[Start of section]

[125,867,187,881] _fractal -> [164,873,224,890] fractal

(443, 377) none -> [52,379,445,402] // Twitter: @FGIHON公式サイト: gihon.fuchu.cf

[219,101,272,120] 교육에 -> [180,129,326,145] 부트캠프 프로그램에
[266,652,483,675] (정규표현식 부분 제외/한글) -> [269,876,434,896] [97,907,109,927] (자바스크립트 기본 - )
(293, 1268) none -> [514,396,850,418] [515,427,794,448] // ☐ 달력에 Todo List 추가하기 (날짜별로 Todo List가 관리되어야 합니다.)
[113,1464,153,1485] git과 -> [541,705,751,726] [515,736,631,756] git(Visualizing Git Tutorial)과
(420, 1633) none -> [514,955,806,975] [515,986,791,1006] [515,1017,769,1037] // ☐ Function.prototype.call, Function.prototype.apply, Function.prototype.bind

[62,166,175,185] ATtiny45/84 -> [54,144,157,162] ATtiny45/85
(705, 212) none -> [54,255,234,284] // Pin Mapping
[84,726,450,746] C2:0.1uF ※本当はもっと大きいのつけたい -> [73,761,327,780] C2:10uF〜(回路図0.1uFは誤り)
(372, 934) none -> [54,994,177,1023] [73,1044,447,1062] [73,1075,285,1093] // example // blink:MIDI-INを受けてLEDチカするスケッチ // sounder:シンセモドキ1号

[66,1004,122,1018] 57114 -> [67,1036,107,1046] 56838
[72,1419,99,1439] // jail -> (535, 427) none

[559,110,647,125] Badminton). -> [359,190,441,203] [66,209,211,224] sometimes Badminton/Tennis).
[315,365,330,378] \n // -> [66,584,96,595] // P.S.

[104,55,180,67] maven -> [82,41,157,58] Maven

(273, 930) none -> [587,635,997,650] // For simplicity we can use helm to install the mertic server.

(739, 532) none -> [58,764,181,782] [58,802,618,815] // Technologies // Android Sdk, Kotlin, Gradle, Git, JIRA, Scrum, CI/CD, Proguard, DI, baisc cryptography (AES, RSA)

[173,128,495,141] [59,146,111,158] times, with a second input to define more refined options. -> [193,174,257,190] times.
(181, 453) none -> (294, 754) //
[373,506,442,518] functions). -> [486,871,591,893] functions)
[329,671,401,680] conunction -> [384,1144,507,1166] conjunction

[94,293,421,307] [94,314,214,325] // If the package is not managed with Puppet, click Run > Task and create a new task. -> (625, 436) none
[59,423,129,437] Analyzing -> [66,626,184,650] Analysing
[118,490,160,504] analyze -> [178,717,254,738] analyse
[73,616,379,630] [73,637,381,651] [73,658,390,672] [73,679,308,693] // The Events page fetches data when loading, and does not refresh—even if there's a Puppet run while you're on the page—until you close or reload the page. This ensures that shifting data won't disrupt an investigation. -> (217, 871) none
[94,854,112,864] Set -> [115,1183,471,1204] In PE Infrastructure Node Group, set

[End of section]

Task brief
All lines above from the line with "[559,110,647,125] Badminton). ->" through the line with "(273, 930) none", both included, are to be set down exactly, with nothing else.

Task solution
[559,110,647,125] Badminton). -> [359,190,441,203] [66,209,211,224] sometimes Badminton/Tennis).
[315,365,330,378] \n // -> [66,584,96,595] // P.S.

[104,55,180,67] maven -> [82,41,157,58] Maven

(273, 930) none -> [587,635,997,650] // For simplicity we can use helm to install the mertic server.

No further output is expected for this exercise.